Siriwardana also discussed the often raised issue of whether ISBs caused the debt crisis. In fact, the government at the time made a conscious decision to raise additional funds amounting to USD 2.4 billion in long term ISBs to ensure Sri Lanka would have sufficient reserve buffers to get through a period of volatility amidst the election cycles of 2019 and 2020, Siriwwardana said. ” There have been claims that this increase in ISB borrowings was a cause of the debt crisis – however in reality, it was the additional reserve buffers created by those ISBs that enabled the government to avoid a crash in the economy during the worst of the COVID-19 pandemic.
“The government maintained primary surpluses in 2017 and 2018, indicating that the ISB borrowings were not driven by budget deficits, but in order to build up reserves and to improve the quality of reserves by converting maturing short-term debt into longer-term stable instruments such as ISBs and syndicated loans. The fundamental drivers of the economic crisis were fiscal and debt unsustainability, whereas ISBs were just one of many financing instruments.”

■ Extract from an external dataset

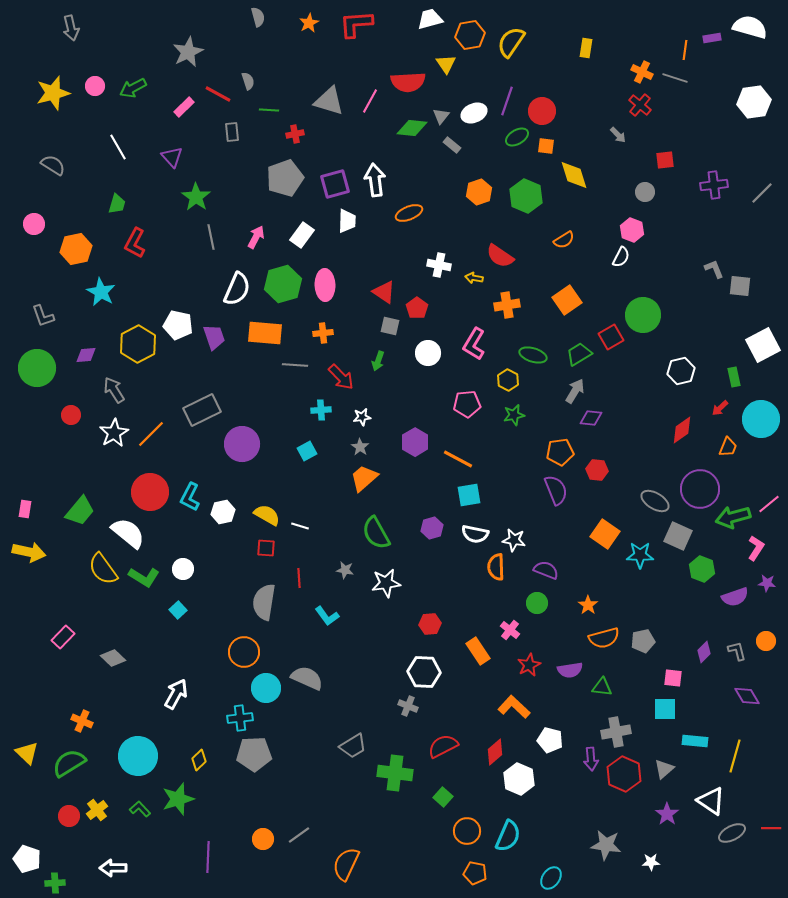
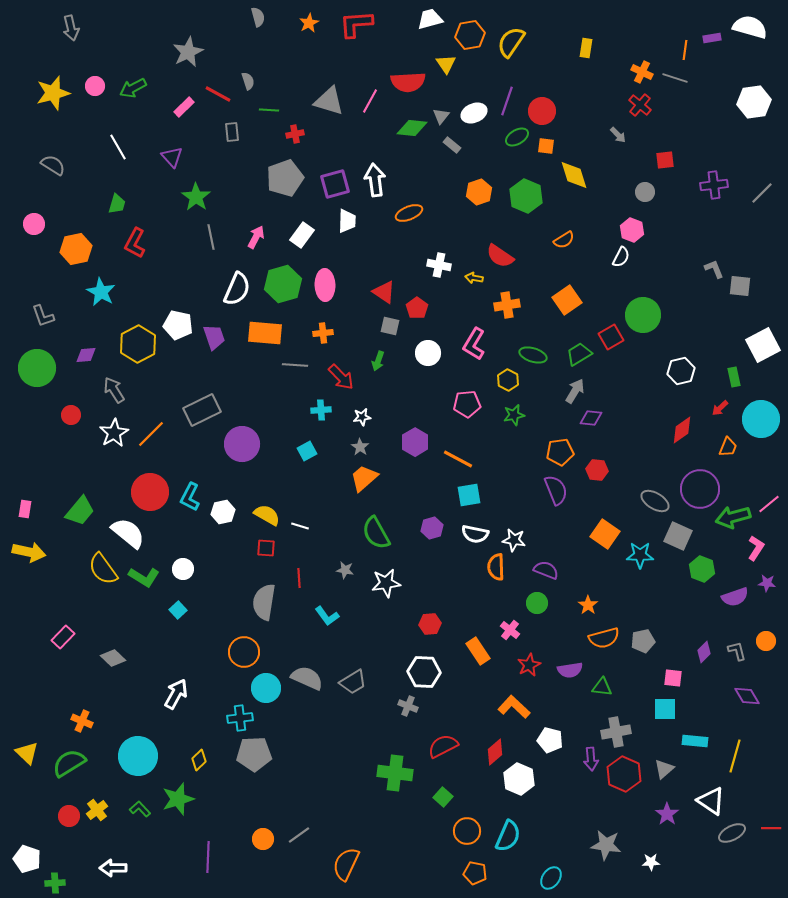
gray trapezoid at (353, 746): moved 64 px up
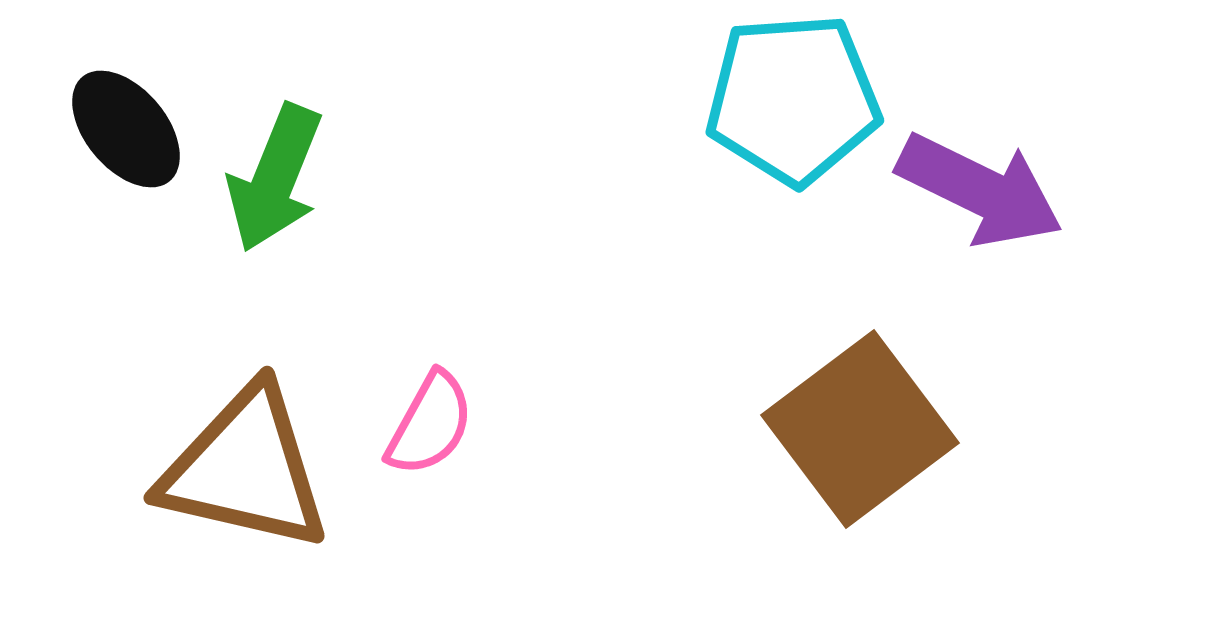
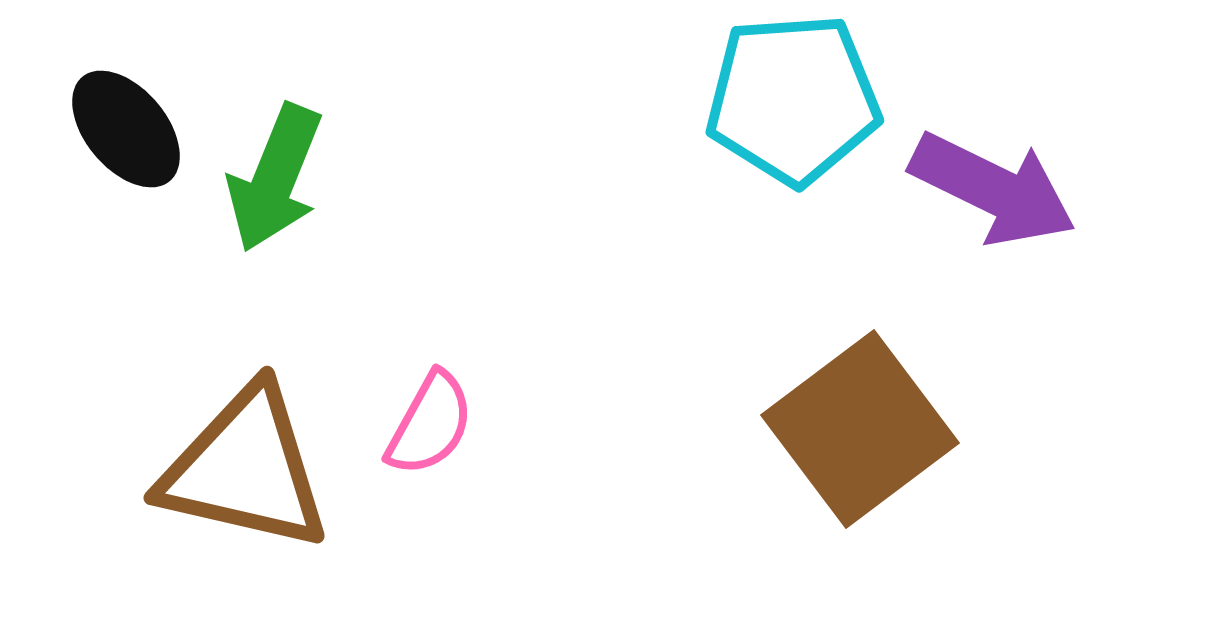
purple arrow: moved 13 px right, 1 px up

Siriwardana said: “There have been various theories as to what caused the economic crisis, including the COVID-19 pandemic, ISB borrowings, the Debt Standstill policy. However, the fundamental cause has been long-standing macroeconomic vulnerabilities and domestic policy errors. There have also been various alternative proposals and theories as to how the country can recover without the citizens having to bear a burden. But, we have seen today that measures such as asset recovery, collection of taxes in arrears, and elimination of corruption, while all being essential actions, do not serve as an alternative to the macroeconomic reforms being implemented today. Those are reforms that were known to all of us for years if not decades. But, those much-needed reforms were delayed mainly due to political reasons. In the past, and up to now, the present generation lived a better life by borrowing thereby sacrificing the lives of the future generations.
“However, it is critical to understand that now we have come to a situation where the present generation should make sacrifices for the betterment of the lives of the future generations.”